[PATCHv2, ARM, libgcc] New aeabi_idiv function for armv6-m
Andre Vieira (lists)
Andre.SimoesDiasVieira@arm.com
Wed Jul 6 10:52:00 GMT 2016
On 01/07/16 14:40, Ramana Radhakrishnan wrote:
>
>
> On 13/10/15 18:01, Andre Vieira wrote:
>> This patch ports the aeabi_idiv routine from Linaro Cortex-Strings (https://git.linaro.org/toolchain/cortex-strings.git), which was contributed by ARM under Free BSD license.
>>
>> The new aeabi_idiv routine is used to replace the one in libgcc/config/arm/lib1funcs.S. This replacement happens within the Thumb1 wrapper. The new routine is under LGPLv3 license.
>
> This is not under LGPLv3 . It is under GPLv3 with the runtime library exception license, there's a difference. Assuming your licensing expectation is ok .... read on for more of a review.
>
>>
>> The main advantage of this version is that it can improve the performance of the aeabi_idiv function for Thumb1. This solution will also increase the code size.
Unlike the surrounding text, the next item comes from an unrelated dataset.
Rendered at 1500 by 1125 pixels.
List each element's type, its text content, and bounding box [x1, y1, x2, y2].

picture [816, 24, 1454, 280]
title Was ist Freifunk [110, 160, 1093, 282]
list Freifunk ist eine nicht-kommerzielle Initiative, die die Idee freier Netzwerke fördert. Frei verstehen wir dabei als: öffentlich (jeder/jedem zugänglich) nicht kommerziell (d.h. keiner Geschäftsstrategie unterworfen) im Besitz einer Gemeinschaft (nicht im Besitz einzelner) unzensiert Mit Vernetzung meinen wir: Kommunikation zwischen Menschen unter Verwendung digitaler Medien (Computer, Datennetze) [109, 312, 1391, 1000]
So it will only be used if __OPTIMIZE_SIZE__ is not defined.
>>
>> Make check passed for armv6-m.
>>
>> libgcc/ChangeLog:
>> 2015-08-10 Hale Wang <hale.wang@arm.com>
>> Andre Vieira <andre.simoesdiasvieira@arm.com>
>>
>> * config/arm/lib1funcs.S: Add new wrapper.
>>
>> 0001-integer-division.patch
>>
>>
>> From 832a3d6af6f06399f70b5a4ac3727d55960c93b7 Mon Sep 17 00:00:00 2001
>> From: Andre Simoes Dias Vieira <andsim01@arm.com>
>> Date: Fri, 21 Aug 2015 14:23:28 +0100
>> Subject: [PATCH] new wrapper idivmod
>>
>> ---
>> libgcc/config/arm/lib1funcs.S | 250 ++++++++++++++++++++++++++++++++++++------
>> 1 file changed, 217 insertions(+), 33 deletions(-)
>>
>> diff --git a/libgcc/config/arm/lib1funcs.S b/libgcc/config/arm/lib1funcs.S
>> index 252efcbd5385cc58a5ce1e48c6816d36a6f4c797..c9e544114590da8cde88382bea0f67206e593816 100644
>> --- a/libgcc/config/arm/lib1funcs.S
>> +++ b/libgcc/config/arm/lib1funcs.S
>> @@ -306,34 +306,12 @@ LSYM(Lend_fde):
>> #ifdef __ARM_EABI__
>> .macro THUMB_LDIV0 name signed
>> #if defined(__ARM_ARCH_6M__)
>> - .ifc \signed, unsigned
>> - cmp r0, #0
>> - beq 1f
>> - mov r0, #0
>> - mvn r0, r0 @ 0xffffffff
>> -1:
>> - .else
>> - cmp r0, #0
>> - beq 2f
>> - blt 3f
>> +
>> + push {r0, lr}
>> mov r0, #0
>> - mvn r0, r0
>> - lsr r0, r0, #1 @ 0x7fffffff
>> - b 2f
>> -3: mov r0, #0x80
>> - lsl r0, r0, #24 @ 0x80000000
>> -2:
>> - .endif
>> - push {r0, r1, r2}
>> - ldr r0, 4f
>> - adr r1, 4f
>> - add r0, r1
>> - str r0, [sp, #8]
>> - @ We know we are not on armv4t, so pop pc is safe.
>> - pop {r0, r1, pc}
>> - .align 2
>> -4:
>> - .word __aeabi_idiv0 - 4b
>> + bl SYM(__aeabi_idiv0)
>> + pop {r1, pc}
>> +
>
> I'd still retain the comment about pop pc here because there's often a misconception of merging armv4t and armv6m code.
>
>> #elif defined(__thumb2__)
>> .syntax unified
>> .ifc \signed, unsigned
>> @@ -945,7 +923,170 @@ LSYM(Lover7):
>> add dividend, work
>> .endif
>> LSYM(Lgot_result):
>> -.endm
>> +.endm
>> +
>> +#if defined(__prefer_thumb__) && !defined(__OPTIMIZE_SIZE__)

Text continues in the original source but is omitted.